VITTORIO SCARLATTI
Rubén González Chana | La Sombra de Luca

Pasan los años, pero no se olvidan las costumbres bien arraigadas.
Un corto de Whisky de un trago, pido otro. Aquel tumultuoso tugurio de extrarradio que olía a vómito, al menos tenía alcohol barato. En realidad, yo no hacía otra cosa desde mi retirada que estar allí. La policía de Nápoles estaba mejor sin un tipo como yo, además ya entrado en años.
Otro trago. Amargo, ardiente en garganta, nefasto para mi vieja cabeza. Quería olvidar aquel caso. Casi lo había logrado tras años de alcoholismo, de depresión.
Hasta aquella noche.
El cura entró en el antro sin llamar la atención, con el alzacuellos mal escondido. Pidió un limoncello, lo engulló de golpe, y se marchó. Cometió dos errores: el primero, fue que se le escapó del bolsillo al pagar una tarjeta de color beige con un logotipo peculiar; el segundo, que pidió al lado de donde yo estaba sentado.
Conteniendo un súbito mareo, recogí del suelo pringoso aquel cartón con algo dibujado: un anillo rojo y un diamante. Me resultaba demasiado familiar. Palpé mi revólver al costado. Descargado, por supuesto.

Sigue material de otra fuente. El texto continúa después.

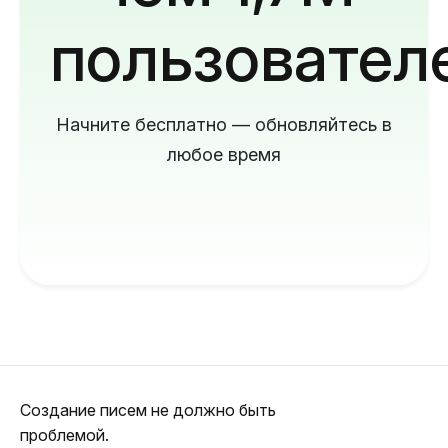
пользовател
Начните бесплатно — обновляйтесь в
любое время
Создание писем не должно быть
проблемой.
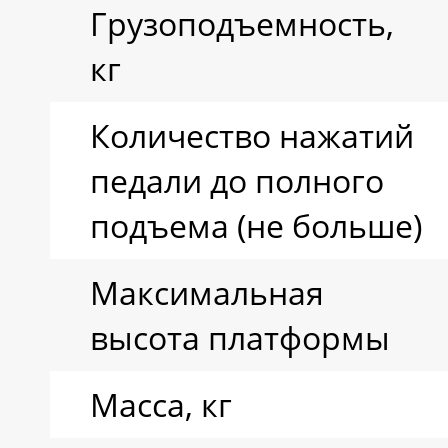
Грузоподъемность,
кг
Количество нажатий
педали до полного
подъема (не больше)
Максимальная
высота платформы
Масса, кг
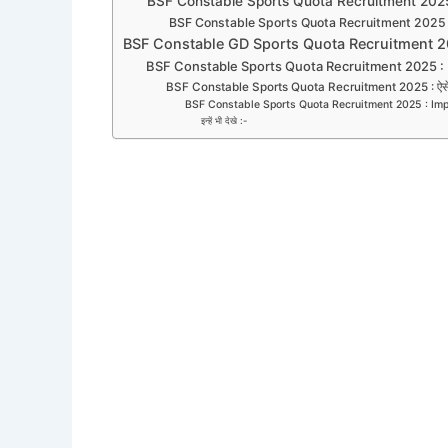
BSF Constable Sports Quota Recruitment 2025
BSF Constable Sports Quota Recruitment 2025 :
BSF Constable GD Sports Quota Recruitment 20
BSF Constable Sports Quota Recruitment 2025 : E
BSF Constable Sports Quota Recruitment 2025 : ऐसे
BSF Constable Sports Quota Recruitment 2025 : Imp
इन्हें भी देखे :-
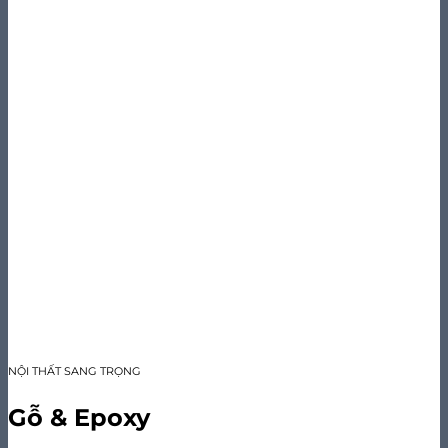
NỘI THẤT SANG TRỌNG
Gỗ & Epoxy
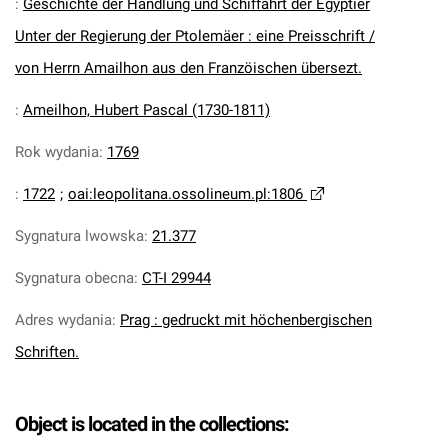
:
Geschichte der Handlung und Schiffahrt der Egyptier
Unter der Regierung der Ptolemäer : eine Preisschrift /
von Herrn Amailhon aus den Franzöischen übersezt.
:
Ameilhon, Hubert Pascal (1730-1811)
Rok wydania
:
1769
:
1722
;
oai:leopolitana.ossolineum.pl:1806
Sygnatura lwowska
:
21.377
Sygnatura obecna
:
CT-I 29944
Adres wydania
:
Prag : gedruckt mit höchenbergischen
Schriften.
Object is located in the collections:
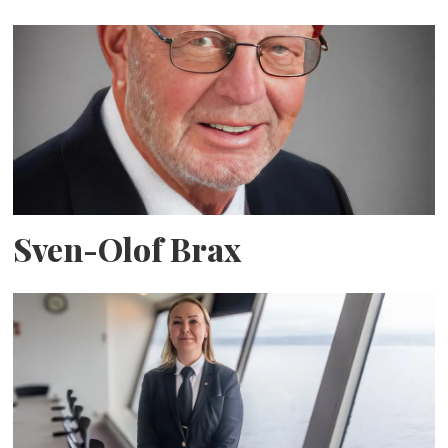
Sven-Olof Brax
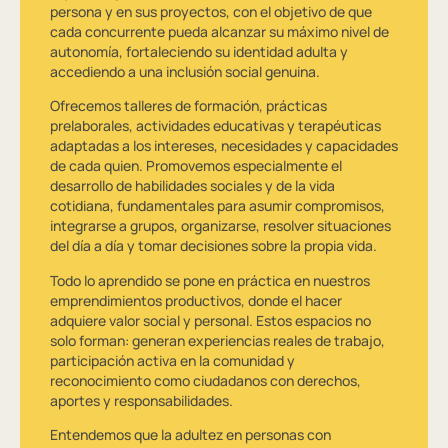
persona y en sus proyectos, con el objetivo de que
cada concurrente pueda alcanzar su máximo nivel de
autonomía, fortaleciendo su identidad adulta y
accediendo a una inclusión social genuina.
Ofrecemos talleres de formación, prácticas
prelaborales, actividades educativas y terapéuticas
adaptadas a los intereses, necesidades y capacidades
de cada quien. Promovemos especialmente el
desarrollo de habilidades sociales y de la vida
cotidiana, fundamentales para asumir compromisos,
integrarse a grupos, organizarse, resolver situaciones
del día a día y tomar decisiones sobre la propia vida.
Todo lo aprendido se pone en práctica en nuestros
emprendimientos productivos, donde el hacer
adquiere valor social y personal. Estos espacios no
solo forman: generan experiencias reales de trabajo,
participación activa en la comunidad y
reconocimiento como ciudadanos con derechos,
aportes y responsabilidades.
Entendemos que la adultez en personas con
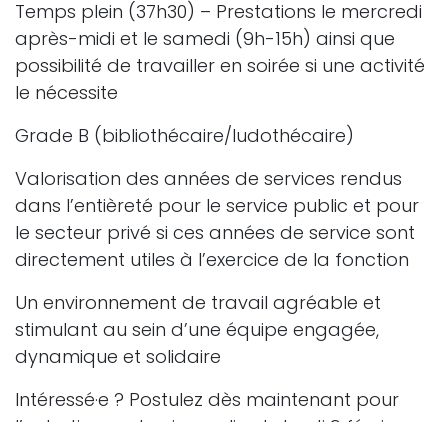
Temps plein (37h30) – Prestations le mercredi
après-midi et le samedi (9h-15h) ainsi que
possibilité de travailler en soirée si une activité
le nécessite
Grade B (bibliothécaire/ludothécaire)
Valorisation des années de services rendus
dans l’entièreté pour le service public et pour
le secteur privé si ces années de service sont
directement utiles à l’exercice de la fonction
Un environnement de travail agréable et
stimulant au sein d’une équipe engagée,
dynamique et solidaire
Intéressé·e ? Postulez dès maintenant pour
l’entretien oral qui aura lieu le lundi 9 février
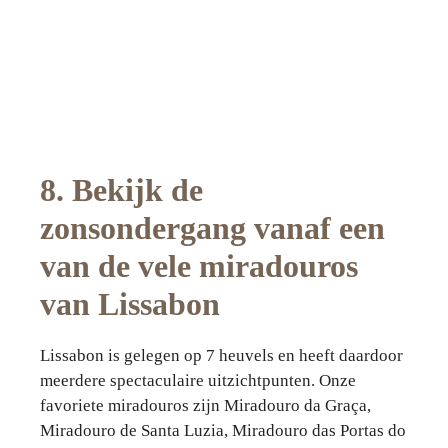
8. Bekijk de
zonsondergang vanaf een
van de vele miradouros
van Lissabon
Lissabon is gelegen op 7 heuvels en heeft daardoor
meerdere spectaculaire uitzichtpunten. Onze
favoriete miradouros zijn Miradouro da Graça,
Miradouro de Santa Luzia, Miradouro das Portas do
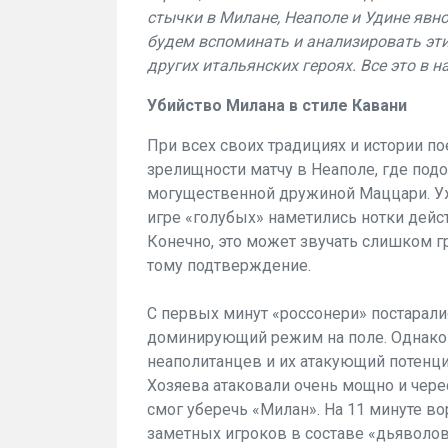
стычки в Милане, Неаполе и Удине явн
будем вспоминать и анализировать эти
других итальянских героях. Все это в 
Убийство Милана в стиле Кавани
При всех своих традициях и истории по
зрелищности матчу в Неаполе, где под
могущественной дружиной Маццари. Уж
игре «голубых» наметились нотки дей
Конечно, это может звучать слишком г
тому подтверждение.
С первых минут «россонери» постаралис
доминирующий режим на поле. Однако 
неаполитанцев и их атакующий потенциа
Хозяева атаковали очень мощно и чере
смог уберечь «Милан». На 11 минуте во
заметных игроков в составе «дьяволов»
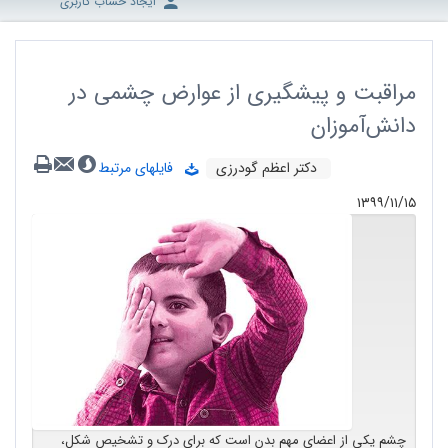
ایجاد حساب کاربری
مراقبت و پیشگیری از عوارض چشمی در
دانش‌آموزان
دکتر اعظم گودرزی
فایلهای مرتبط
۱۳۹۹/۱۱/۱۵
چشم یکی از اعضای مهم بدن است که برای درک و تشخیص شکل،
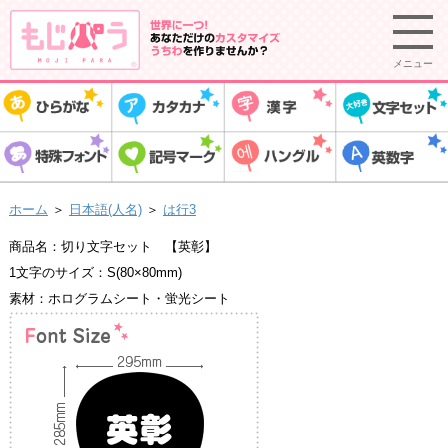
メニュー
ホーム
＞
日本語(人名)
＞
は行3
商品名：切り文字セット 【英彰】
1文字のサイズ：S(80×80mm)
素材：ホログラムシート・蛍光シート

Arrojé unos billetes hacia la barra, y salí hacia la oscuridad algo confundido.
¿Vittorio Scarlatti? ¿Aquel asesino que me atormentaba desde hacía años?
Nunca podría olvidar su modus operandi: Una aguja impregnada con una sustancia paralizante; una paliza brutal hasta la muerte; una tarjeta como la que tenía yo en mi mano encima del cuerpo. Siempre mujeres, siempre de mediana edad. Siempre.
A lo lejos, aquel individuo desaparecía tras una esquina. Aceleré el paso para seguirle, entre alcantarillas de las que emanaba un asqueroso humo blanco, entre charcos de agua sucia, y alguna que otra rata dándose un festín.
Si mi instinto estaba en lo cierto, esa noche habría otra víctima cruelmente asesinada. ¿Qué haría? ¿Encañonarlo hasta que llegaran mis excompañeros? ¿Matarlo? Era un viejo borracho, debía andarme con cuidado.
Doblé una esquina, luego otra, y allí estaban en el callejón: una mujer incauta, de mediana edad, tirada en el suelo. Contemplándola desde arriba como una sombra grotesca, siniestra, estaba Vittorio Scarlatti. Preparando su acto atroz.
No podía permitir que aquel monstruo continuara matando. Quizás más por mí que por la mujer, he de reconocer.
Con más sigilo del que recordaban mis jubiladas piernas, llegué hasta su espalda. Cuando Vittorio se quiso dar cuenta, yo ya tenía el revólver agarrado por el cañón, y la culata bajando hacía él. Pudo ver los primeros tres golpes en su cabeza, estoy seguro. Me alegro. Del resto no estoy convencido, aunque espero que no.
Cubierto de sangre y sesos me alejé de la escena del crimen.
No sé si hice lo correcto al matar a Vittorio, pero sé que no puedo deshacer lo que hice. Sigo bebiendo en el mismo tugurio, pero ahora con un nuevo peso en mi conciencia. Nunca me pillaron y no voy a confesar.
Quizás algún día pueda encontrar la paz.
Por ahora, toca seguir chapoteando en este nido de mierda llamado mundo.